**DATASET RECORDS:**
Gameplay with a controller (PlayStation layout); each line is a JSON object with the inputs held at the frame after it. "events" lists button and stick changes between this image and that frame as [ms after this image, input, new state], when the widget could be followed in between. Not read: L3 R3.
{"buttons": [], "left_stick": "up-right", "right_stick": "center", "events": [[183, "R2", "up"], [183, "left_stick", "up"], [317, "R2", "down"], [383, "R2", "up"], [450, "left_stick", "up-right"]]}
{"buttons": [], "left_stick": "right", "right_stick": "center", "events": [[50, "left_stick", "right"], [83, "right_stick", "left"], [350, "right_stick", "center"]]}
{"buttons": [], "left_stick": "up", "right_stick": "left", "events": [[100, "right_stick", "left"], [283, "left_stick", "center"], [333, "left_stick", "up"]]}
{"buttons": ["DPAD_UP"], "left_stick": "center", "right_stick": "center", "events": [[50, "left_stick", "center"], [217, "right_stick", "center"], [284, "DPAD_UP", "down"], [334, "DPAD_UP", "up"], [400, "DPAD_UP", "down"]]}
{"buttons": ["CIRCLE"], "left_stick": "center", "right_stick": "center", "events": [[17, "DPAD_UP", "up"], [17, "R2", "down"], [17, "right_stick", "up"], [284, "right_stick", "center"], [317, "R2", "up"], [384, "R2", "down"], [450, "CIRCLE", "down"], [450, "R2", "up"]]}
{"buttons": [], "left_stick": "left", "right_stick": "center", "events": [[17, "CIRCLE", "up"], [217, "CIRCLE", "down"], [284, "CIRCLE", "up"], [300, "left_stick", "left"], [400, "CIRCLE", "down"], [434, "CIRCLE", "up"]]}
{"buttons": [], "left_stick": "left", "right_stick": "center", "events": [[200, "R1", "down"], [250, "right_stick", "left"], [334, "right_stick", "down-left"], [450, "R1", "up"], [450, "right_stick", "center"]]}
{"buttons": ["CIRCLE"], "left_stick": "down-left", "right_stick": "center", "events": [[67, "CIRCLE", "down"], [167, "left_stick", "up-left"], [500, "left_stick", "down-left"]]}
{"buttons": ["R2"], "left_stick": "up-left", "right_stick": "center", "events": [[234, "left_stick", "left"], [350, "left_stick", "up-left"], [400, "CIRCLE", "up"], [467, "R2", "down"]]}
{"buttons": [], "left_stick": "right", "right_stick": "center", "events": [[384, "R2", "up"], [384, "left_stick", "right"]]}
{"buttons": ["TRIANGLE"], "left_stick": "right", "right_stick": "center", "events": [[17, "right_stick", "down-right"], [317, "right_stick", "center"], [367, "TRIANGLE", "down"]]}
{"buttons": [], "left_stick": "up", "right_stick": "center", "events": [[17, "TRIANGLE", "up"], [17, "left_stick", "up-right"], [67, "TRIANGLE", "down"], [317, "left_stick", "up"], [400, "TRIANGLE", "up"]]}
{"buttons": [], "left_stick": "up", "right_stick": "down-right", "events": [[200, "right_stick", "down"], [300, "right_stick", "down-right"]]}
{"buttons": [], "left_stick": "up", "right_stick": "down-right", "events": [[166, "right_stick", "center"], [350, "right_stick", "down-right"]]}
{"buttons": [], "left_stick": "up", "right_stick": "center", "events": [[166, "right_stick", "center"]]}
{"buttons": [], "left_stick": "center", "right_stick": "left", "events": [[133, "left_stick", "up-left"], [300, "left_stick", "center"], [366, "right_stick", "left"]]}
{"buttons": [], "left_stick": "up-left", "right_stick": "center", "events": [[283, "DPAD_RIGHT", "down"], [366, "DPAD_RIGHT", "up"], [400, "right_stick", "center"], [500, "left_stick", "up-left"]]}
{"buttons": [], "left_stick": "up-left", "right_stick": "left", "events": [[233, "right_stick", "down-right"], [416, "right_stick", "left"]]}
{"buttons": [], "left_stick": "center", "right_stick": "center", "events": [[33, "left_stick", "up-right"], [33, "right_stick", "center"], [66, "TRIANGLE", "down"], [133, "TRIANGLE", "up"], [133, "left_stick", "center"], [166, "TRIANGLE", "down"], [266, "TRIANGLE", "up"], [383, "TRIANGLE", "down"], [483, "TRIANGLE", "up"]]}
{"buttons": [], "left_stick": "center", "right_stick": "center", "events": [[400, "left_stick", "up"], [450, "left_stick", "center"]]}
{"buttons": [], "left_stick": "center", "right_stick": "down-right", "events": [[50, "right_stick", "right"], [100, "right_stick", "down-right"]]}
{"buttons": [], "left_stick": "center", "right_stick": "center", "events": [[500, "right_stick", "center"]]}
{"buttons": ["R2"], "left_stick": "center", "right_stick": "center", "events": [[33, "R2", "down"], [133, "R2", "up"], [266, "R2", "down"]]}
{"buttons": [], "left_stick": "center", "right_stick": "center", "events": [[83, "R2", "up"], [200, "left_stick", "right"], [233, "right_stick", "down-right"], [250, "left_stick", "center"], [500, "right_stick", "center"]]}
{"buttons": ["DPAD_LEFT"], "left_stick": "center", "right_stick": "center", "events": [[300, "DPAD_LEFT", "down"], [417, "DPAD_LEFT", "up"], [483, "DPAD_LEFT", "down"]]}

**PROBLEM DESCRIPTION:** Give back the material in full, word for word.

**EXERCISE OUTPUT:**
Gameplay with a controller (PlayStation layout); each line is a JSON object with the inputs held at the frame after it. "events" lists button and stick changes between this image and that frame as [ms after this image, input, new state], when the widget could be followed in between. Not read: L3 R3.
{"buttons": [], "left_stick": "up-right", "right_stick": "center", "events": [[183, "R2", "up"], [183, "left_stick", "up"], [317, "R2", "down"], [383, "R2", "up"], [450, "left_stick", "up-right"]]}
{"buttons": [], "left_stick": "right", "right_stick": "center", "events": [[50, "left_stick", "right"], [83, "right_stick", "left"], [350, "right_stick", "center"]]}
{"buttons": [], "left_stick": "up", "right_stick": "left", "events": [[100, "right_stick", "left"], [283, "left_stick", "center"], [333, "left_stick", "up"]]}
{"buttons": ["DPAD_UP"], "left_stick": "center", "right_stick": "center", "events": [[50, "left_stick", "center"], [217, "right_stick", "center"], [284, "DPAD_UP", "down"], [334, "DPAD_UP", "up"], [400, "DPAD_UP", "down"]]}
{"buttons": ["CIRCLE"], "left_stick": "center", "right_stick": "center", "events": [[17, "DPAD_UP", "up"], [17, "R2", "down"], [17, "right_stick", "up"], [284, "right_stick", "center"], [317, "R2", "up"], [384, "R2", "down"], [450, "CIRCLE", "down"], [450, "R2", "up"]]}
{"buttons": [], "left_stick": "left", "right_stick": "center", "events": [[17, "CIRCLE", "up"], [217, "CIRCLE", "down"], [284, "CIRCLE", "up"], [300, "left_stick", "left"], [400, "CIRCLE", "down"], [434, "CIRCLE", "up"]]}
{"buttons": [], "left_stick": "left", "right_stick": "center", "events": [[200, "R1", "down"], [250, "right_stick", "left"], [334, "right_stick", "down-left"], [450, "R1", "up"], [450, "right_stick", "center"]]}
{"buttons": ["CIRCLE"], "left_stick": "down-left", "right_stick": "center", "events": [[67, "CIRCLE", "down"], [167, "left_stick", "up-left"], [500, "left_stick", "down-left"]]}
{"buttons": ["R2"], "left_stick": "up-left", "right_stick": "center", "events": [[234, "left_stick", "left"], [350, "left_stick", "up-left"], [400, "CIRCLE", "up"], [467, "R2", "down"]]}
{"buttons": [], "left_stick": "right", "right_stick": "center", "events": [[384, "R2", "up"], [384, "left_stick", "right"]]}
{"buttons": ["TRIANGLE"], "left_stick": "right", "right_stick": "center", "events": [[17, "right_stick", "down-right"], [317, "right_stick", "center"], [367, "TRIANGLE", "down"]]}
{"buttons": [], "left_stick": "up", "right_stick": "center", "events": [[17, "TRIANGLE", "up"], [17, "left_stick", "up-right"], [67, "TRIANGLE", "down"], [317, "left_stick", "up"], [400, "TRIANGLE", "up"]]}
{"buttons": [], "left_stick": "up", "right_stick": "down-right", "events": [[200, "right_stick", "down"], [300, "right_stick", "down-right"]]}
{"buttons": [], "left_stick": "up", "right_stick": "down-right", "events": [[166, "right_stick", "center"], [350, "right_stick", "down-right"]]}
{"buttons": [], "left_stick": "up", "right_stick": "center", "events": [[166, "right_stick", "center"]]}
{"buttons": [], "left_stick": "center", "right_stick": "left", "events": [[133, "left_stick", "up-left"], [300, "left_stick", "center"], [366, "right_stick", "left"]]}
{"buttons": [], "left_stick": "up-left", "right_stick": "center", "events": [[283, "DPAD_RIGHT", "down"], [366, "DPAD_RIGHT", "up"], [400, "right_stick", "center"], [500, "left_stick", "up-left"]]}
{"buttons": [], "left_stick": "up-left", "right_stick": "left", "events": [[233, "right_stick", "down-right"], [416, "right_stick", "left"]]}
{"buttons": [], "left_stick": "center", "right_stick": "center", "events": [[33, "left_stick", "up-right"], [33, "right_stick", "center"], [66, "TRIANGLE", "down"], [133, "TRIANGLE", "up"], [133, "left_stick", "center"], [166, "TRIANGLE", "down"], [266, "TRIANGLE", "up"], [383, "TRIANGLE", "down"], [483, "TRIANGLE", "up"]]}
{"buttons": [], "left_stick": "center", "right_stick": "center", "events": [[400, "left_stick", "up"], [450, "left_stick", "center"]]}
{"buttons": [], "left_stick": "center", "right_stick": "down-right", "events": [[50, "right_stick", "right"], [100, "right_stick", "down-right"]]}
{"buttons": [], "left_stick": "center", "right_stick": "center", "events": [[500, "right_stick", "center"]]}
{"buttons": ["R2"], "left_stick": "center", "right_stick": "center", "events": [[33, "R2", "down"], [133, "R2", "up"], [266, "R2", "down"]]}
{"buttons": [], "left_stick": "center", "right_stick": "center", "events": [[83, "R2", "up"], [200, "left_stick", "right"], [233, "right_stick", "down-right"], [250, "left_stick", "center"], [500, "right_stick", "center"]]}
{"buttons": ["DPAD_LEFT"], "left_stick": "center", "right_stick": "center", "events": [[300, "DPAD_LEFT", "down"], [417, "DPAD_LEFT", "up"], [483, "DPAD_LEFT", "down"]]}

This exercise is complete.